Last week, health reform legislation proposed by President Obama two years ago, was contested in the U.S. Supreme Court.
Certain aspects of the legislation have been challenged in the federal courts; with detractors attempting to challenge the scope of the law or even declare some parts of it unconstitutional. The United States Supreme Court heard arguments on certain aspects of these cases, including the constitutionality of the individual mandate and expansion of Medicaid in 26 states. Both these provisions are scheduled to be implemented in 2014.
According to the individual mandate provision, which will be effective 2014 onward, all individuals will have to purchase a minimum level of health insurance coverage or pay a financial penalty.
Those debating against the law propose that the individual mandate is unconstitutional and thus a violation of the fundamental rights of Americans. A three-day session was conducted in the Supreme Court debating the provisions of the law. The final ruling is expected in July.
Uncertainties surround the Court verdict regarding the legislation. In the buildup to the event, there is a lot of speculation about the final outcome.
The legislation may either be revoked or upheld in its entirety. There are chances that the individual mandate and other controversial provisions are omitted or the legislation passed with minor changes.
Each of these outcomes will affect the insurance companies in varying degrees. In the event of the individual mandate being declared unconstitutional or repealed without corresponding changes to other provisions of health reform legislation players will face the risk of adverse selection.
Provisions which require revision include the guaranteed issue and renewal requirements, prohibition on pre-existing condition exclusions, and rating restrictions. If, however, the required provisions are left unchanged, insurers will see an increase in medical claims. Should the Court throw out the bill, insurers will lose the opportunity to serve the targeted 32 million uninsured Americans.
If the entire law is passed without any amendments and subsequently implemented, then insurers will have to shell out a huge sum to align their business with the changed landscape.
In yet another scenario, where Congress is also considering additional health care reform measures, the effects of the regulations are difficult to predict. Also, it is hard to predict whether any other federal or state proposals will ultimately become law.
Such laws and rules may force carriers to materially change the way they transact their business.
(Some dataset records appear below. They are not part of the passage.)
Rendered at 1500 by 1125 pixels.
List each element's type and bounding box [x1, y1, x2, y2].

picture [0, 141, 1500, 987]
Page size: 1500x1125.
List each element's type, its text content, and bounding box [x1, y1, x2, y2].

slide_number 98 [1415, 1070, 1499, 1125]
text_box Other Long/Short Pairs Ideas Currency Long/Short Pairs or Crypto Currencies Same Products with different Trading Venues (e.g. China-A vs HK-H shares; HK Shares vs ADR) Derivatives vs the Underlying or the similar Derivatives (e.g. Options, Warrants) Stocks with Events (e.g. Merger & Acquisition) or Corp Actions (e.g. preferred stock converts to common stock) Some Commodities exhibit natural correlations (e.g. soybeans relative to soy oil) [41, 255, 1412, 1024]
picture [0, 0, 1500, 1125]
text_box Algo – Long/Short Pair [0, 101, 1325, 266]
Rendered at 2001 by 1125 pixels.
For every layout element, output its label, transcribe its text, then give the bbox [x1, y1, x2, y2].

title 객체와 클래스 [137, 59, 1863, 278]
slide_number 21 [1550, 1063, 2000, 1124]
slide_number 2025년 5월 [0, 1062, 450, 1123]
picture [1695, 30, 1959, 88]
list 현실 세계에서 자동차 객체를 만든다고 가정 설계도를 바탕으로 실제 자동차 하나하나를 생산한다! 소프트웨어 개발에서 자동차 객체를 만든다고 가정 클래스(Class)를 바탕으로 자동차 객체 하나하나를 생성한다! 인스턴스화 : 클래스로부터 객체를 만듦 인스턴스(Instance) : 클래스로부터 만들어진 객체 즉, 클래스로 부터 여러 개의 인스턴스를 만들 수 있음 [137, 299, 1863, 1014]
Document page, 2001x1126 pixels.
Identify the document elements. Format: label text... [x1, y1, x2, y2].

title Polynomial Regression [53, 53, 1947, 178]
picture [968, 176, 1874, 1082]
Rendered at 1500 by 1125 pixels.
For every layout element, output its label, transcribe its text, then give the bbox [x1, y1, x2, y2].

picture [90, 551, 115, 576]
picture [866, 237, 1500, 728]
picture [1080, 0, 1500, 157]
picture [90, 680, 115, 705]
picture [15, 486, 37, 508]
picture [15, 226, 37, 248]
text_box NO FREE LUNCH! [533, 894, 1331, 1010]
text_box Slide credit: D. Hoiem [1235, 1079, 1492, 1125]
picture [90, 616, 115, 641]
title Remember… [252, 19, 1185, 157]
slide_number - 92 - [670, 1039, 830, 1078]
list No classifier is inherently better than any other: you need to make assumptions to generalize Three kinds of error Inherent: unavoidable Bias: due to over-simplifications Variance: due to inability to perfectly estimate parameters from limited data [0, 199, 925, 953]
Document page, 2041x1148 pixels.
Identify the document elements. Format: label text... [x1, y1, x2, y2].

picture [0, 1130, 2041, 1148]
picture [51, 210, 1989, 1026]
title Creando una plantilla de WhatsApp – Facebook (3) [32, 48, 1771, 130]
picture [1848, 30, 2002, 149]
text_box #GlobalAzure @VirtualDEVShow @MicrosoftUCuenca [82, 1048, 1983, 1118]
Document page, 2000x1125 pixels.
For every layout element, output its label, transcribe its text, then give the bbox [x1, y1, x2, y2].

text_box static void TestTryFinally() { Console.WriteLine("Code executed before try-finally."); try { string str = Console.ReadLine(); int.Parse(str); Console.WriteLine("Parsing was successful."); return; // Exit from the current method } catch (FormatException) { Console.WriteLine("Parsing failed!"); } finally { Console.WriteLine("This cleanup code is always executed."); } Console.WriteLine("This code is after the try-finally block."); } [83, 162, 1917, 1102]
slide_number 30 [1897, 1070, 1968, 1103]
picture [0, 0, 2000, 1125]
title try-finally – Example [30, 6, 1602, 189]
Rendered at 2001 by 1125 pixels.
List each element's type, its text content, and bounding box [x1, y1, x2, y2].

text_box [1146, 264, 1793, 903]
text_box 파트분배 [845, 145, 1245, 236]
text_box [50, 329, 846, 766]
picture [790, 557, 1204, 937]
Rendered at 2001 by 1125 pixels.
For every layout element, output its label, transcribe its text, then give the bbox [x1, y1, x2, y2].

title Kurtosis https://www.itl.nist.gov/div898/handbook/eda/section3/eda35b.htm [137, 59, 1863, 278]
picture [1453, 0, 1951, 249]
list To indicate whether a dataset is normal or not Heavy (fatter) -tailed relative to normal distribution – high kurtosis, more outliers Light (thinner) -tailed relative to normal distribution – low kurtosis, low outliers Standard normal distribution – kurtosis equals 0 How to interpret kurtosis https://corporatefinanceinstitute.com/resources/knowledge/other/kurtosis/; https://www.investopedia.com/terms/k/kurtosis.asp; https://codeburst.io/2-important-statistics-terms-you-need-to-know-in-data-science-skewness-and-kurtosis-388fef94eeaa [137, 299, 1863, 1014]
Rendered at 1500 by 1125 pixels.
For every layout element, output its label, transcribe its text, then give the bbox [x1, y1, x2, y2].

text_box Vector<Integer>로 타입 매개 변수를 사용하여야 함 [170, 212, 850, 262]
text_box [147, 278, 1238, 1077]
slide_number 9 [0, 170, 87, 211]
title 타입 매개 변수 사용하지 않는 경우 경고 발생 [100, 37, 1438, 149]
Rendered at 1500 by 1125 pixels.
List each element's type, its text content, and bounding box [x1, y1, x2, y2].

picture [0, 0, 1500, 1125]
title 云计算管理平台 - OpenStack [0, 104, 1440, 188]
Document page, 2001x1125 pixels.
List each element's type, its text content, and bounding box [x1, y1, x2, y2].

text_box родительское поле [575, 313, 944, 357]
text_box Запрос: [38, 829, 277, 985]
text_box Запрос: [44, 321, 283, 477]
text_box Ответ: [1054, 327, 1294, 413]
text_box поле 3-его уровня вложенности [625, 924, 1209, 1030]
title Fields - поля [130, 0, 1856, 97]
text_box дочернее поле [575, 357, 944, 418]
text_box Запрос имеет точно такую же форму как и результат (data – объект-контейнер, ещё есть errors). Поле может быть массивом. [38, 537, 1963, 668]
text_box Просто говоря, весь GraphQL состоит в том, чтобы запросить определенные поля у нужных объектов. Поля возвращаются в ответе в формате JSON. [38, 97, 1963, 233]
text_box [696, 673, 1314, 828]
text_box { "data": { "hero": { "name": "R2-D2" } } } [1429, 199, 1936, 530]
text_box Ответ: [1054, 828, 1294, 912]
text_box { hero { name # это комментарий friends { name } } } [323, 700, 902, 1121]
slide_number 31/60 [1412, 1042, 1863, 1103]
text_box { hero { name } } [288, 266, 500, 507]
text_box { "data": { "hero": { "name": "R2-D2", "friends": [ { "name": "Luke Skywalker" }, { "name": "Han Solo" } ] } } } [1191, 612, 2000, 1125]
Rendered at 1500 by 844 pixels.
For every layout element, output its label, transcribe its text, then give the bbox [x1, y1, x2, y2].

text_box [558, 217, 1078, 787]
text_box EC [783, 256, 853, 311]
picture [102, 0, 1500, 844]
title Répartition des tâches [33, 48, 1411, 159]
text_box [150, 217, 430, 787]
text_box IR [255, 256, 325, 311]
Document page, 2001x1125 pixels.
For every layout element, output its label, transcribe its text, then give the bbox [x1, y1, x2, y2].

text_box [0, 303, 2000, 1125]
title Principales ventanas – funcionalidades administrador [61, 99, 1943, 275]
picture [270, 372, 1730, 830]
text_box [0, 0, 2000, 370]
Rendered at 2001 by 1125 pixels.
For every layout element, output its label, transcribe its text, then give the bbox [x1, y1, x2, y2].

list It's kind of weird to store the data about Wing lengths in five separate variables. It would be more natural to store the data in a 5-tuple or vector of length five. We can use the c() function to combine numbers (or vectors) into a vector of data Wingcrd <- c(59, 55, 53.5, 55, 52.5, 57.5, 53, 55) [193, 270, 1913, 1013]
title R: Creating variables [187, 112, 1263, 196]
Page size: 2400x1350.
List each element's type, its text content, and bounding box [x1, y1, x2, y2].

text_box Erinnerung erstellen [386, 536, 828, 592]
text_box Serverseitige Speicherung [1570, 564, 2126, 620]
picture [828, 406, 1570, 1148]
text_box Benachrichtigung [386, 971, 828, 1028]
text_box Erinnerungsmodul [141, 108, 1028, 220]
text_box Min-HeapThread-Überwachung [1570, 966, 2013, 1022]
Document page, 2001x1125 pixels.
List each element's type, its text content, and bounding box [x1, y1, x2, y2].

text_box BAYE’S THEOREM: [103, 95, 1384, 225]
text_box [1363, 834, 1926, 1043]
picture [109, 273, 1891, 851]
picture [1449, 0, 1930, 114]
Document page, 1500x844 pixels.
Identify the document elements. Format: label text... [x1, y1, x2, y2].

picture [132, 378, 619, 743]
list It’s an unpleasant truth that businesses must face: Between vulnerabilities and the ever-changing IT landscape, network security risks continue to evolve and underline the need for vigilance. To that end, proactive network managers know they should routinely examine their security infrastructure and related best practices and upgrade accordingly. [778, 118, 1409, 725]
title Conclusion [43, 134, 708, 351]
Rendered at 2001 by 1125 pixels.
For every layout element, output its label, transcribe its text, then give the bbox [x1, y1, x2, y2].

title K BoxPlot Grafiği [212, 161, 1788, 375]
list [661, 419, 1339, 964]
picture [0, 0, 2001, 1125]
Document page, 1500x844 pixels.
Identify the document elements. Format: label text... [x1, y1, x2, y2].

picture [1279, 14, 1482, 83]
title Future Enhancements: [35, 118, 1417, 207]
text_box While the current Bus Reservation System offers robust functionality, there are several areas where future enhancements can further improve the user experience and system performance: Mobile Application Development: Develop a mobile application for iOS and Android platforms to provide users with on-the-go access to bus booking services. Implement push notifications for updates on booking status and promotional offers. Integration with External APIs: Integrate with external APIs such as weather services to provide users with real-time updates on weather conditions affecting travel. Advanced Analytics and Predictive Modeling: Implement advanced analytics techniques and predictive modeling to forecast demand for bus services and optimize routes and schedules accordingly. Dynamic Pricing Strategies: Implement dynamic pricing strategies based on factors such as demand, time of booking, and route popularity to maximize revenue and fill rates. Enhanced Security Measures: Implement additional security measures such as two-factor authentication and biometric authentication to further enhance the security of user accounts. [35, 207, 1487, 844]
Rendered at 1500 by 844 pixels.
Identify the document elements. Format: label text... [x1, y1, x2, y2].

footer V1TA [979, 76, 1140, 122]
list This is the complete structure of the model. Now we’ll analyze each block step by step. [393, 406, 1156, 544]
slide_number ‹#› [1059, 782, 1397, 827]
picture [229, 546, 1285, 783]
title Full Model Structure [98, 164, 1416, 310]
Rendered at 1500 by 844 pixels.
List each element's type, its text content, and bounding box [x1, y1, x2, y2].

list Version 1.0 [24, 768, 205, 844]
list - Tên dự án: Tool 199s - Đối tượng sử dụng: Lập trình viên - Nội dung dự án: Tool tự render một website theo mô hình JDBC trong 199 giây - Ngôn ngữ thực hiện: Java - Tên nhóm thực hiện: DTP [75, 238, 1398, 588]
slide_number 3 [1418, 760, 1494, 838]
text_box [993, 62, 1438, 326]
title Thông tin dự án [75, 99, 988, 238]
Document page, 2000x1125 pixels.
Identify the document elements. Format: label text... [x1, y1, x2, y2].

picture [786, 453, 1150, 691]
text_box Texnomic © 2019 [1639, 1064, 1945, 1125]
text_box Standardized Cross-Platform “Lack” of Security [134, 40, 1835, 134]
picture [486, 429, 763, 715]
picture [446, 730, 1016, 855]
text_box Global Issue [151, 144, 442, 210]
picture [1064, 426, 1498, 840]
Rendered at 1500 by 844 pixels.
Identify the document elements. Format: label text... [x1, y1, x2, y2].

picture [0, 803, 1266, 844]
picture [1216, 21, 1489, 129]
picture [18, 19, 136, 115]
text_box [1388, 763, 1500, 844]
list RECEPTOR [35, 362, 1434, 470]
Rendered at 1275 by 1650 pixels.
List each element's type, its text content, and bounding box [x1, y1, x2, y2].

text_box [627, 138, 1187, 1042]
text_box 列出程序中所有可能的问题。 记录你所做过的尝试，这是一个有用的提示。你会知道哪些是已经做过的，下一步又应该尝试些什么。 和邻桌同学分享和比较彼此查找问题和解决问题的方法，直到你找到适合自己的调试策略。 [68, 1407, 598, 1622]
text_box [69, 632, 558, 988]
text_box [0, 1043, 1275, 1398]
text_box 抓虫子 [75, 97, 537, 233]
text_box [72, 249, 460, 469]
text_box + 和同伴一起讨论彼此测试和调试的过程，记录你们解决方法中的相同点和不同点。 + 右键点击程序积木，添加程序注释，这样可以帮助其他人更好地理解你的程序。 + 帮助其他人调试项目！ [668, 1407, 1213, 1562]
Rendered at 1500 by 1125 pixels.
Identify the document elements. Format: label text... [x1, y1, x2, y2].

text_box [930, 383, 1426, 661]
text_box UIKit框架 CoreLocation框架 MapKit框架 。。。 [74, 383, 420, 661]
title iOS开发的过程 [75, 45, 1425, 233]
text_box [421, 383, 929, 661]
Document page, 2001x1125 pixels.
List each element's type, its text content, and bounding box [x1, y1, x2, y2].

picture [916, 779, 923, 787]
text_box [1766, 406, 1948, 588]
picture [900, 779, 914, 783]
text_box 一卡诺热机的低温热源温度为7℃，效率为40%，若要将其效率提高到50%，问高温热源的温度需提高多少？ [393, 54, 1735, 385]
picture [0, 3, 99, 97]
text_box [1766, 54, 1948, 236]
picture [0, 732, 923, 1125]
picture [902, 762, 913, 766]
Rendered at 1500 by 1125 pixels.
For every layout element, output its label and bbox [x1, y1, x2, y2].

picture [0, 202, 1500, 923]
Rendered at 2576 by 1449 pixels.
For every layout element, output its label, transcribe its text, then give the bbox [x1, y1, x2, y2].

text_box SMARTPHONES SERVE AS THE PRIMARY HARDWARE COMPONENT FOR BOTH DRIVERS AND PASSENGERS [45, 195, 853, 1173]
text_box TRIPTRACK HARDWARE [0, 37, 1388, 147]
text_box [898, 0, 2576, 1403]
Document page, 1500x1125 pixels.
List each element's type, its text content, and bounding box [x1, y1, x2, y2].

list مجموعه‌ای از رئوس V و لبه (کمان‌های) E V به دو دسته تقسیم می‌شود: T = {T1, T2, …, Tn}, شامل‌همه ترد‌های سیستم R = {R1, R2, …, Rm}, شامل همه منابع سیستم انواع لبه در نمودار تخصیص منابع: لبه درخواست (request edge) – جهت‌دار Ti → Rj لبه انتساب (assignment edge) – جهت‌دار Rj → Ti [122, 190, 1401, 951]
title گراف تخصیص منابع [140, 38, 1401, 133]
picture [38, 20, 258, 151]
This will in turn restrict revenue and enrollment growth for certain products and market segments, restrict premium growth rates, adversely change the nature of their contracted network relationships, increase medical and administrative costs and capital requirements, expose them to an increased risk of liability or put them at a risk of a loss of business.
The sector will not be spared even if most of the provisions of the Reform are held back. The health insurance sector will continue to be under tight observation and scrutiny. Some new rules will definitely come into effect to rein the exorbitant rise in health care costs, due to unfair practices adopted by many of the insurance companies over the past several years.
Opponents to the legislation claim that the clauses concerning Medicaid expansion will create a burden on the states, in violation of the Congress’s power as per the Spending Clause and the Tenth Amendment.
Morever, the forthcoming November Presidential election will see Congress muddling with its own makeover.
To sum it all up, the U.S. health insurance market is in a state of flux and the situation will improve only after the final regulations fall in place.
Meanwhile the carriers – UnitedHealth Group Inc. (UNH), Aetna Inc. (AET), CIGNA Corp. (CI), WellPoint Inc. (WLP) and Humana Inc. (HUM) are been busy with strategy makeovers to reshape and restructure their business.